Information provided:
· · · · ·
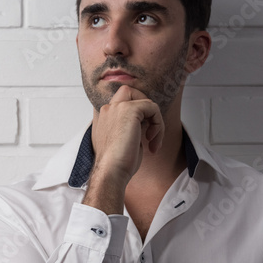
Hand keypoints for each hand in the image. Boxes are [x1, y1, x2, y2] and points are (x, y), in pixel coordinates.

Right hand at [83, 85, 163, 214]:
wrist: (111, 171)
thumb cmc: (117, 163)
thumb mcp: (123, 142)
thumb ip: (130, 129)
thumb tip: (145, 126)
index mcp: (104, 117)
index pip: (122, 101)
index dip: (137, 113)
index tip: (144, 134)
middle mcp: (108, 109)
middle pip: (130, 92)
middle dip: (145, 107)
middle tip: (150, 129)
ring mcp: (117, 107)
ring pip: (145, 101)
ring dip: (155, 121)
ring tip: (152, 140)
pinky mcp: (130, 110)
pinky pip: (153, 107)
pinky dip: (158, 123)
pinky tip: (152, 140)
· · · · ·
What is needed:
Take from the listing every line in which the word "pinky" appears.

Answer to this task:
pinky mcp: (130, 110)
pinky pip: (153, 107)
pinky dip: (158, 123)
pinky tip: (152, 140)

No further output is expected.